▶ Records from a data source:
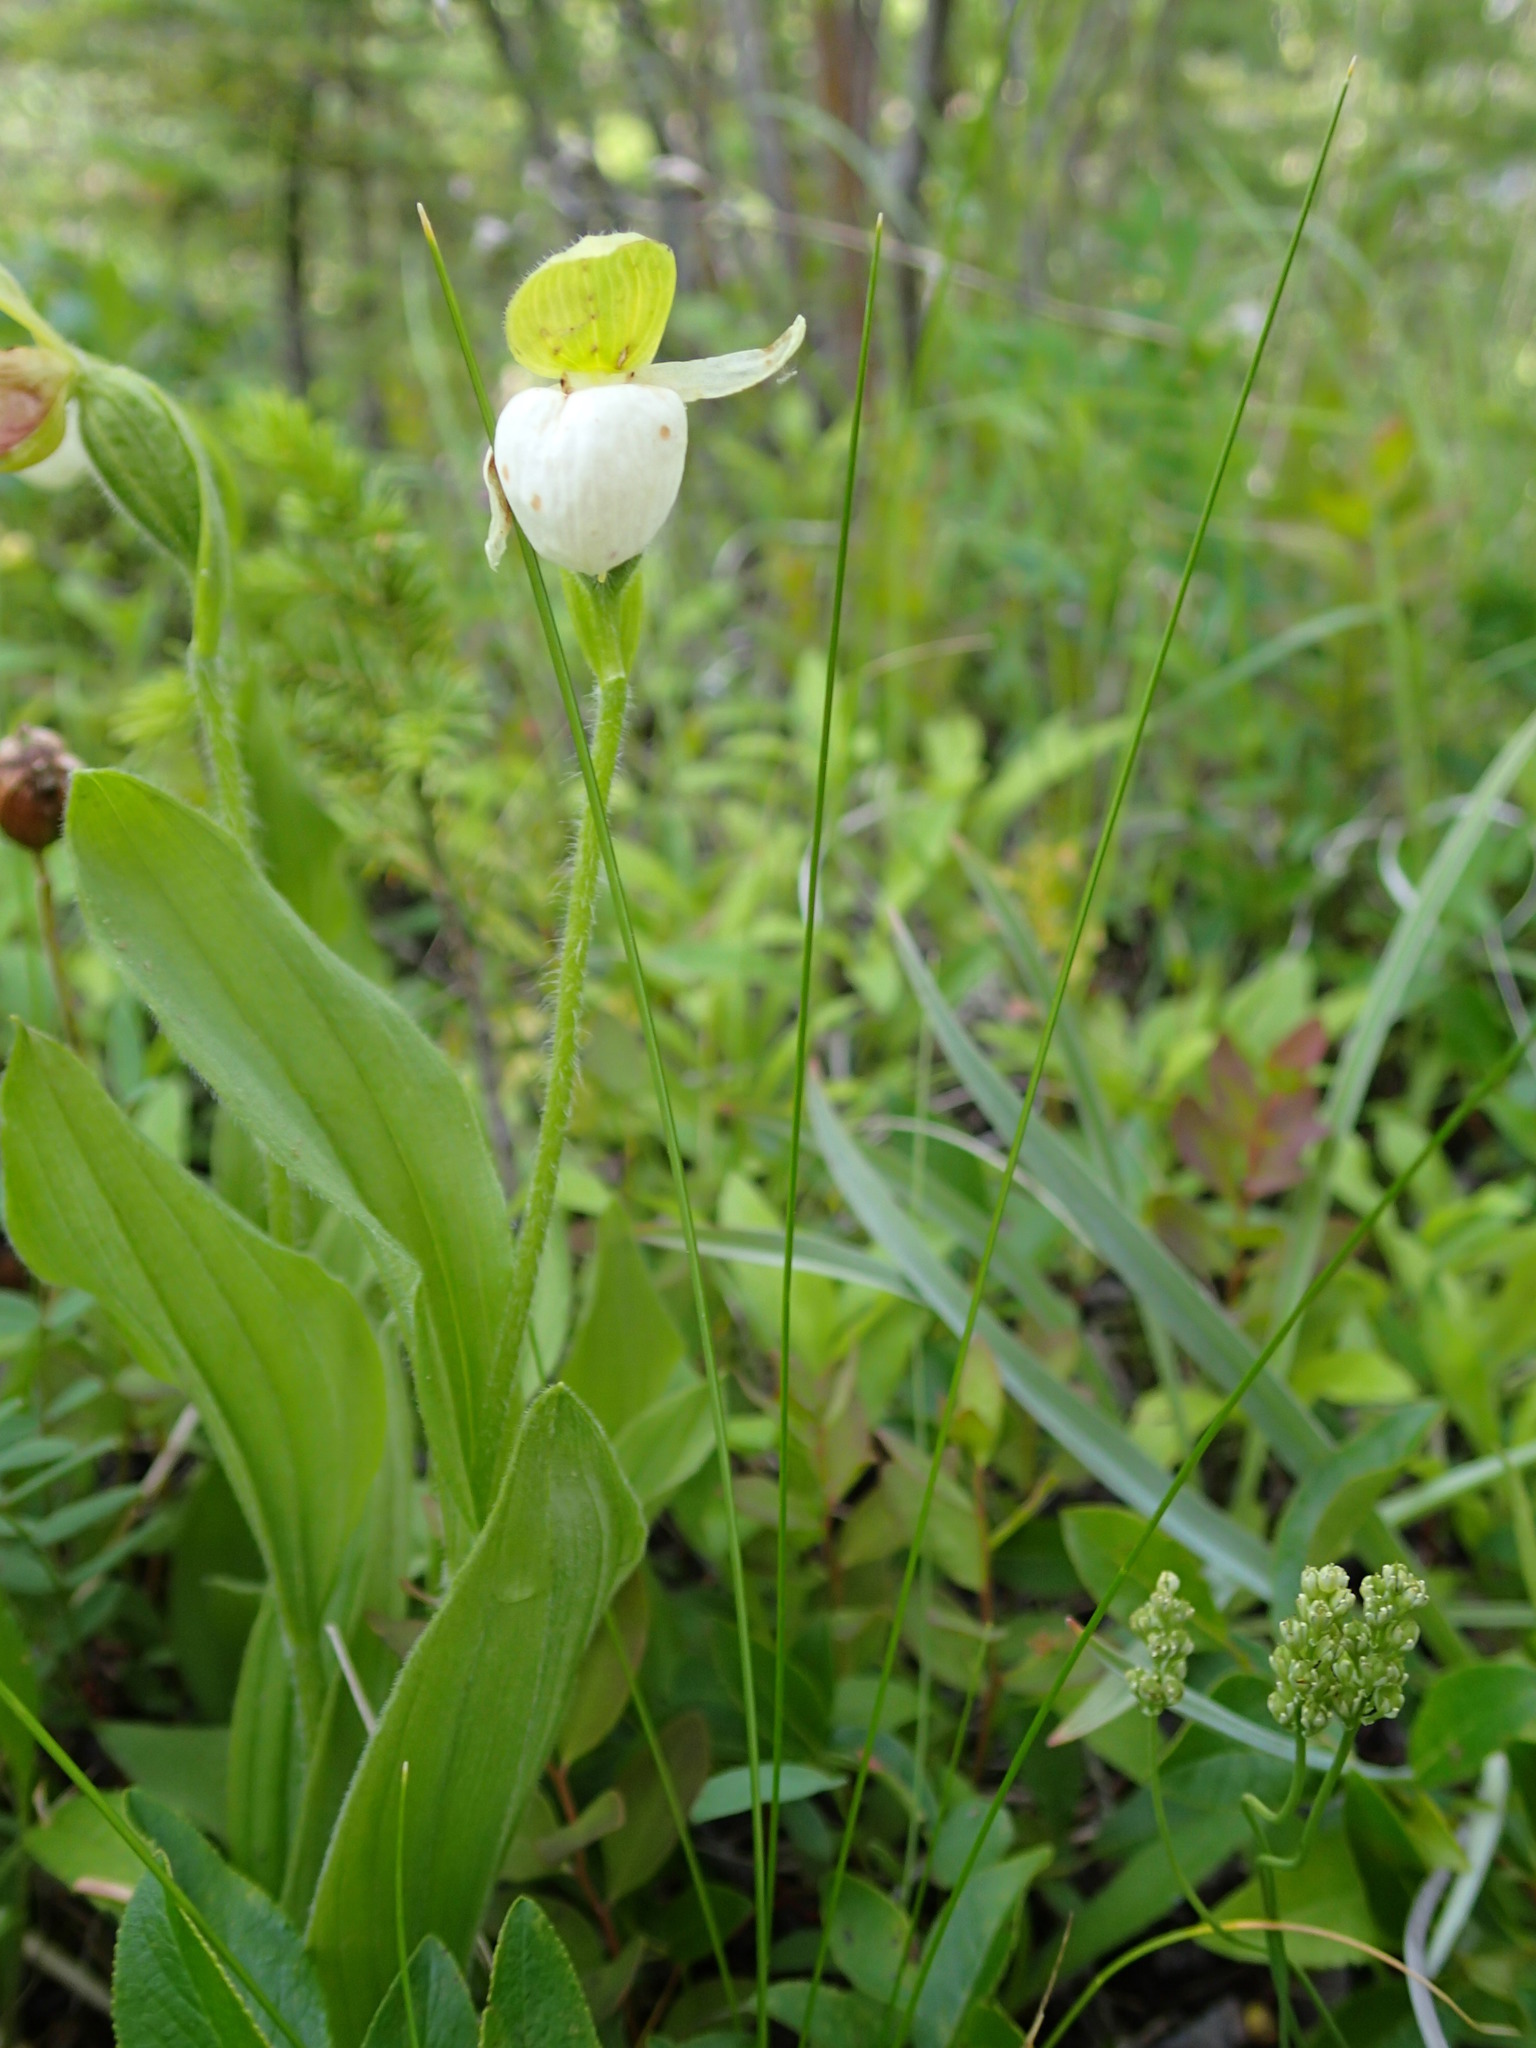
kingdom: Plantae
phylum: Tracheophyta
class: Liliopsida
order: Asparagales
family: Orchidaceae
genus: Cypripedium
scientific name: Cypripedium passerinum
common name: Sparrow's-egg lady's-slipper
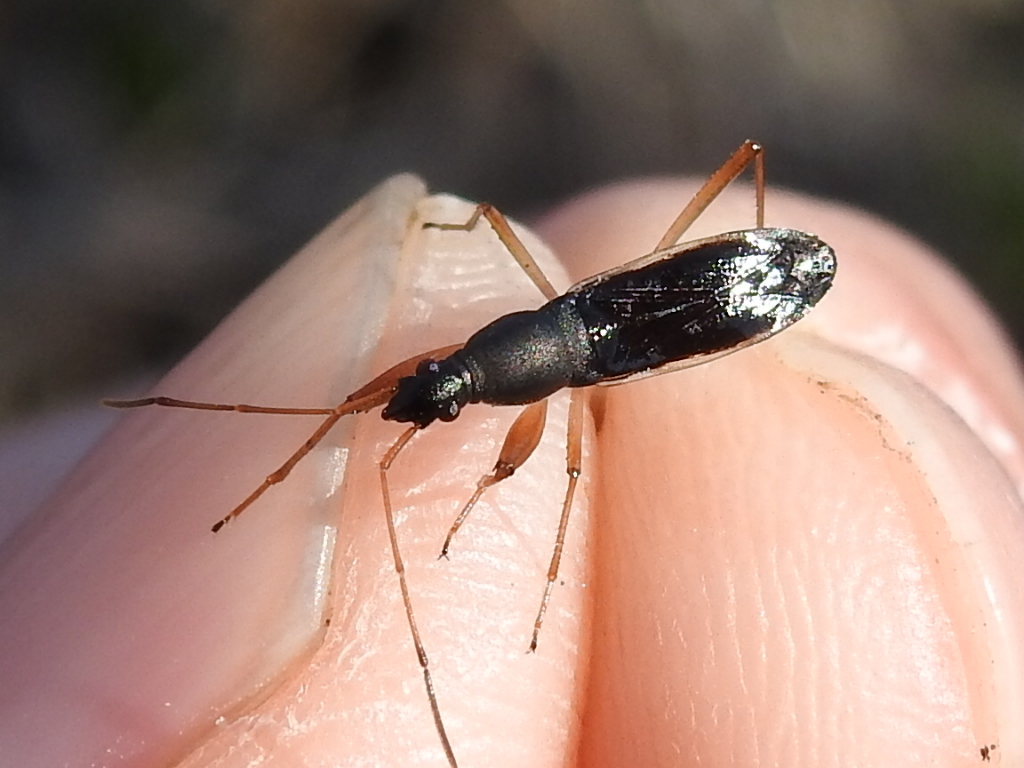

▶ TASK DETAILS: Copy all of the lines above word for word, leaving the pictures out of your answer.

▶ SOLUTION BELOW:
kingdom: Plantae
phylum: Tracheophyta
class: Liliopsida
order: Asparagales
family: Orchidaceae
genus: Cypripedium
scientific name: Cypripedium passerinum
common name: Sparrow's-egg lady's-slipper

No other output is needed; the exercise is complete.